WHAT YOU NEED TO DO: Put the lines from the one with "genus: Cajanus" up to and including the one with "genus: Micranthes" into a numbered list, leaving out any blank lines.

## Start

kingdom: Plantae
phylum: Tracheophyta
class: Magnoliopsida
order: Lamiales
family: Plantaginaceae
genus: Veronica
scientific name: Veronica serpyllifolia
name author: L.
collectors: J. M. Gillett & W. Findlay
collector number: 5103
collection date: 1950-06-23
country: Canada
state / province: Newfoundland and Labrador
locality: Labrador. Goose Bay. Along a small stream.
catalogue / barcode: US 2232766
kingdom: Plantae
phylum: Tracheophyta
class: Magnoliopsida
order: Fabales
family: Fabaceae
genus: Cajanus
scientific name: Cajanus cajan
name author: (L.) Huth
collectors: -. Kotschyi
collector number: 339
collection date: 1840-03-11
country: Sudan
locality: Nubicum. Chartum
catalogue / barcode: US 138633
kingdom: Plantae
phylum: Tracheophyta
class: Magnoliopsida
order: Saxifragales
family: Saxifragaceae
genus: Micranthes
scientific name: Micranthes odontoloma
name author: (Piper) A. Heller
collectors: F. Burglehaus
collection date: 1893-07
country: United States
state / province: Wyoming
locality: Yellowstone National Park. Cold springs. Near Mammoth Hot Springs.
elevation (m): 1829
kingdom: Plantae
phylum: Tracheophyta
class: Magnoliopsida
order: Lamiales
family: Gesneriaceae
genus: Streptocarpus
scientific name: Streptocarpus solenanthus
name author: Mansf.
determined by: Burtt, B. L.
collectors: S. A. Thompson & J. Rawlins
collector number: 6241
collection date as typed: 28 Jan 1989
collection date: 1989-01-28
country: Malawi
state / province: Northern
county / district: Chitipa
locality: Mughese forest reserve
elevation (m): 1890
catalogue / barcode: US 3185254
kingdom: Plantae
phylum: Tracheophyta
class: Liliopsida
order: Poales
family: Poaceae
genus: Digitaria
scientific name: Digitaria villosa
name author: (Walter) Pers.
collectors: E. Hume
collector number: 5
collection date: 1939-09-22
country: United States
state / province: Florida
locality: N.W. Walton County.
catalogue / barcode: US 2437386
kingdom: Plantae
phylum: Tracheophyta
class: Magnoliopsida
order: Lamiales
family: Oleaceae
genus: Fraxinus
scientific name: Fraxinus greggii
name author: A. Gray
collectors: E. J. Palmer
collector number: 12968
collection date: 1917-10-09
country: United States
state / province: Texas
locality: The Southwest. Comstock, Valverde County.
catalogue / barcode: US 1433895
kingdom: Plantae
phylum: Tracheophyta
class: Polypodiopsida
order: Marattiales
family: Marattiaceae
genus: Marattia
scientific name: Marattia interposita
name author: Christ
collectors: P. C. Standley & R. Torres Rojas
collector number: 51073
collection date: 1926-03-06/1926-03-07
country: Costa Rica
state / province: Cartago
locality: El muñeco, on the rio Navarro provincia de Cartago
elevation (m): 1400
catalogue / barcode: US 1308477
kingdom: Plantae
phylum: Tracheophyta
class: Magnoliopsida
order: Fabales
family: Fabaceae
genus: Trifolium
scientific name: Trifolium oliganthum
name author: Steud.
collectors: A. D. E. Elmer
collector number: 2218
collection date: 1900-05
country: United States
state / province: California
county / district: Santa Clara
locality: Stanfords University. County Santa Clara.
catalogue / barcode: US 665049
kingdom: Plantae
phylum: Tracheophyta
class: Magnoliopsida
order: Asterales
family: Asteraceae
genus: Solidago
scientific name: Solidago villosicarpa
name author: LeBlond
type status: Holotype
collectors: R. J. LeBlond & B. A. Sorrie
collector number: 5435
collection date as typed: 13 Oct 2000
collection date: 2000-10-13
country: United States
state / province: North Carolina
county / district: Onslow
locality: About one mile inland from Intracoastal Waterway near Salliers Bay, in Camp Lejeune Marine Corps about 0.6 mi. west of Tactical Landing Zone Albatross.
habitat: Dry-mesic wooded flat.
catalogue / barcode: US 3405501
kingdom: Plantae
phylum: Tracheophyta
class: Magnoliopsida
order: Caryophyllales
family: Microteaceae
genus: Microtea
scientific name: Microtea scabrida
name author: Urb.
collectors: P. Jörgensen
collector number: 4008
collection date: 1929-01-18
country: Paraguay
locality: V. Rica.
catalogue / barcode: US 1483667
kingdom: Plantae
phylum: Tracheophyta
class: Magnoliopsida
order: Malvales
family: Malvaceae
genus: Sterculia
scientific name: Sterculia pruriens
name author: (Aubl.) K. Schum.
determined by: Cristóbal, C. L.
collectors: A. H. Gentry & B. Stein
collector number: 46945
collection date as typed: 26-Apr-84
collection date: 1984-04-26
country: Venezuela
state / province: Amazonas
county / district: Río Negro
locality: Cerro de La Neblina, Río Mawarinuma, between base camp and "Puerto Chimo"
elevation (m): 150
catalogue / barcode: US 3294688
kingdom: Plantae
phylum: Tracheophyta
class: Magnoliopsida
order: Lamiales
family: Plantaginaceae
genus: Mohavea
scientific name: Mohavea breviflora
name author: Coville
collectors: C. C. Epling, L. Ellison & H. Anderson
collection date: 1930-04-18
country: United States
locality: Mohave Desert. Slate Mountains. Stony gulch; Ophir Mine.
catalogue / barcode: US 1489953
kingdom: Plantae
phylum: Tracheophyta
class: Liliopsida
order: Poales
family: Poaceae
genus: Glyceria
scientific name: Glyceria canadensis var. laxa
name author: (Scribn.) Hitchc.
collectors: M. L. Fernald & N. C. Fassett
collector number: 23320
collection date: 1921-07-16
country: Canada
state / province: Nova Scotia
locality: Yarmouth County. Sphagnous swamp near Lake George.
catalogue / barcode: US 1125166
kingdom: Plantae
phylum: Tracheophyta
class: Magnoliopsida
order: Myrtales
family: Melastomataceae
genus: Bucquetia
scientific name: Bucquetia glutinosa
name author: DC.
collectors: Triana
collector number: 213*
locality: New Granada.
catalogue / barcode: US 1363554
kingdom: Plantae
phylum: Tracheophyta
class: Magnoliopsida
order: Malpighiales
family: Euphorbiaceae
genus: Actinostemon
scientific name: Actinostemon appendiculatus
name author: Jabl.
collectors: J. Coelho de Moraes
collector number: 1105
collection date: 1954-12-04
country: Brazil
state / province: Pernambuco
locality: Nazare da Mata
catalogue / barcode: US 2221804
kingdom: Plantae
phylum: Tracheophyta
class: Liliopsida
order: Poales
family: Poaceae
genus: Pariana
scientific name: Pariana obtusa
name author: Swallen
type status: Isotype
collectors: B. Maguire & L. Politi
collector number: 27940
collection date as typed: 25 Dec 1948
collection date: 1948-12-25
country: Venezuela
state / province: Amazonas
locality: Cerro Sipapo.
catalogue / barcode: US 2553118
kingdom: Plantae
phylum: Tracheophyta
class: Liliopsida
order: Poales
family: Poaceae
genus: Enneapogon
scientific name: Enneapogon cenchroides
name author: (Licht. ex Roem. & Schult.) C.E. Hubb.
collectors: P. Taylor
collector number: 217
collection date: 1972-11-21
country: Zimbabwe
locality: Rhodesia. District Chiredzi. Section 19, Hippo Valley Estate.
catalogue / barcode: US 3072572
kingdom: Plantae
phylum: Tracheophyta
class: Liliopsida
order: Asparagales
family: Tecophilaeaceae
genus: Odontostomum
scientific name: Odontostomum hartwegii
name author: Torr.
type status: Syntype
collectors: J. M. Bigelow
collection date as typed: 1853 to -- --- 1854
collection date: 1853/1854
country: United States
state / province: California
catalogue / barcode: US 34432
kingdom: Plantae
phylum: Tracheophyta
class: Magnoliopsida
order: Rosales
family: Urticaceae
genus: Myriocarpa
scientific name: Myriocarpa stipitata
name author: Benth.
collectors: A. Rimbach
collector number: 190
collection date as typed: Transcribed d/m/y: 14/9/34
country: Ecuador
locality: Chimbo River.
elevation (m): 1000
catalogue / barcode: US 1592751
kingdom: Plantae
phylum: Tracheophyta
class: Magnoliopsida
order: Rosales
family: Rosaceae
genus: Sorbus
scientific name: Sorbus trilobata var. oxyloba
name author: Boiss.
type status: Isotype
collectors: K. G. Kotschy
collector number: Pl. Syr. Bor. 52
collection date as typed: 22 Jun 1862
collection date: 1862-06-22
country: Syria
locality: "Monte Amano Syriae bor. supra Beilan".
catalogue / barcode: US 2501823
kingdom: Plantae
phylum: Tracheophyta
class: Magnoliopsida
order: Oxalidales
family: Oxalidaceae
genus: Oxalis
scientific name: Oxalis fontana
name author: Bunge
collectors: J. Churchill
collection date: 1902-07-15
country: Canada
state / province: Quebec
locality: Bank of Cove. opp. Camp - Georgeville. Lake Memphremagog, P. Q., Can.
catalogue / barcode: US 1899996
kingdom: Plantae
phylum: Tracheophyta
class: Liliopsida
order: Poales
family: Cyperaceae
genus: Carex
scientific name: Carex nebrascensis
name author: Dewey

## End

WRITTEN SOLUTION:
1. genus: Cajanus
2. scientific name: Cajanus cajan
3. name author: (L.) Huth
4. collectors: -. Kotschyi
5. collector number: 339
6. collection date: 1840-03-11
7. country: Sudan
8. locality: Nubicum. Chartum
9. catalogue / barcode: US 138633
10. kingdom: Plantae
11. phylum: Tracheophyta
12. class: Magnoliopsida
13. order: Saxifragales
14. family: Saxifragaceae
15. genus: Micranthes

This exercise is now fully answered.